WHAT TO PRODUCE
Your task is to print all of the entries exactly, though the pictures should not be included.

Stored items
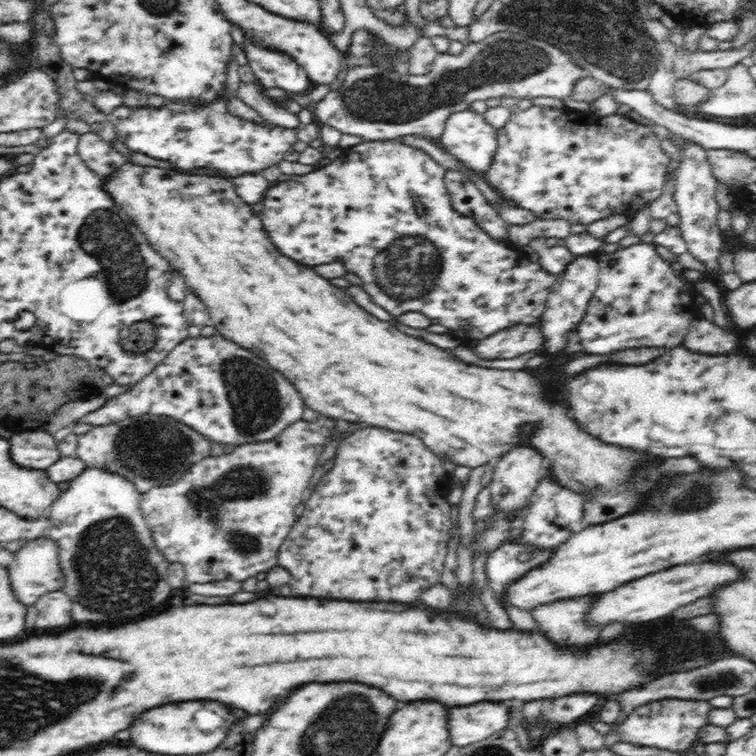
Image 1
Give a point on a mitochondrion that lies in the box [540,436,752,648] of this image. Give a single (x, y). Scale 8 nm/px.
(696, 496)

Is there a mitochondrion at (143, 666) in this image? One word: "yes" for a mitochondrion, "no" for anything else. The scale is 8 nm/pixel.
no

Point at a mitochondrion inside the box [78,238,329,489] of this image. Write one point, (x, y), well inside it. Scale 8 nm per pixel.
(257, 405)

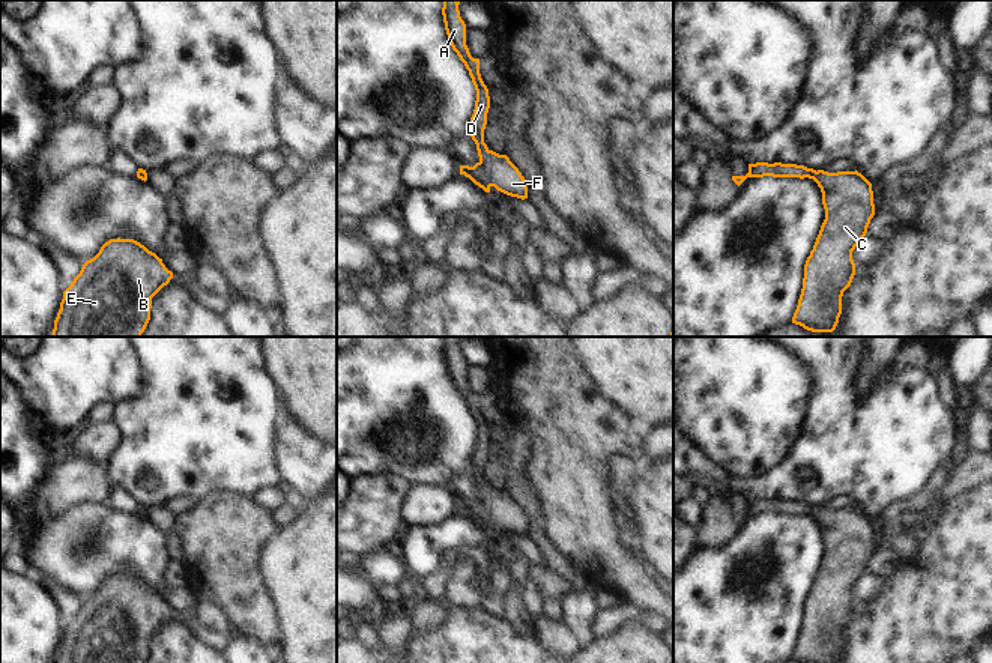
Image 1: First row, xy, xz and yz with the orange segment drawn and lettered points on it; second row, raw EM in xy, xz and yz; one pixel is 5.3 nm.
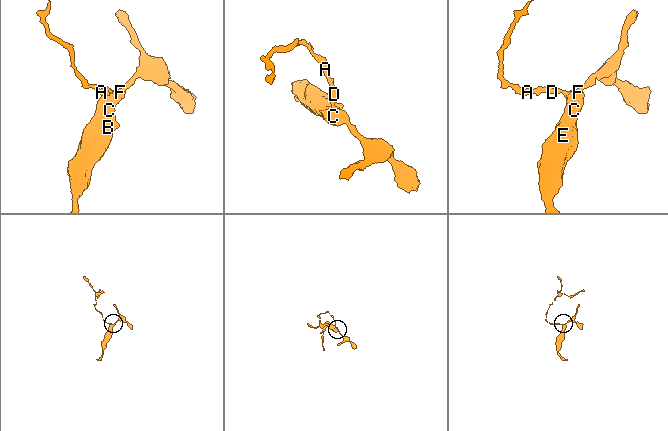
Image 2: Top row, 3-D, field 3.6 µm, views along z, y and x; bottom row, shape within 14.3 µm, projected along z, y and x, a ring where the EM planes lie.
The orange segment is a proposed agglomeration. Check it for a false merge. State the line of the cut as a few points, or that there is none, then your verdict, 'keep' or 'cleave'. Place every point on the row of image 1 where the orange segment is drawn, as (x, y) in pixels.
no cut | keep

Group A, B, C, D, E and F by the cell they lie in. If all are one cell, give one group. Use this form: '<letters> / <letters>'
A B C D E F

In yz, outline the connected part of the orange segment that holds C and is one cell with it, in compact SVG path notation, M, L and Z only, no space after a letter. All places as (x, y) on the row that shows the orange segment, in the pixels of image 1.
M782 162L749 164L749 173L746 176L732 176L732 180L739 186L747 177L764 176L809 177L821 188L825 219L804 265L803 289L792 323L812 332L833 332L842 314L843 292L851 286L855 275L852 251L866 236L870 219L875 215L872 183L857 170L828 173L824 170L816 171L804 165Z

FINISHED EXERCISE
Image 1
Give a point on a mitochondrion that lies in the box [540,436,752,648] of this image. Give a single (x, y). Scale 8 nm/px.
(696, 496)

Is there a mitochondrion at (143, 666) in this image? One word: "yes" for a mitochondrion, "no" for anything else. The scale is 8 nm/pixel.
no

Point at a mitochondrion inside the box [78,238,329,489] of this image. Write one point, (x, y), well inside it. Scale 8 nm per pixel.
(257, 405)

Image 1: First row, xy, xz and yz with the orange segment drawn and lettered points on it; second row, raw EM in xy, xz and yz; one pixel is 5.3 nm.
Image 2: Top row, 3-D, field 3.6 µm, views along z, y and x; bottom row, shape within 14.3 µm, projected along z, y and x, a ring where the EM planes lie.
The orange segment is a proposed agglomeration. Check it for a false merge. State the line of the cut as a few points, or that there is none, then your verdict, 'keep' or 'cleave'. Place every point on the row of image 1 where the orange segment is drawn, as (x, y) in pixels.
no cut | keep

Group A, B, C, D, E and F by the cell they lie in. If all are one cell, give one group. Use this form: '<letters> / <letters>'
A B C D E F

In yz, outline the connected part of the orange segment that holds C and is one cell with it, in compact SVG path notation, M, L and Z only, no space after a letter. All places as (x, y) on the row that shows the orange segment, in the pixels of image 1.
M782 162L749 164L749 173L746 176L732 176L732 180L739 186L747 177L764 176L809 177L821 188L825 219L804 265L803 289L792 323L812 332L833 332L842 314L843 292L851 286L855 275L852 251L866 236L870 219L875 215L872 183L857 170L828 173L824 170L816 171L804 165Z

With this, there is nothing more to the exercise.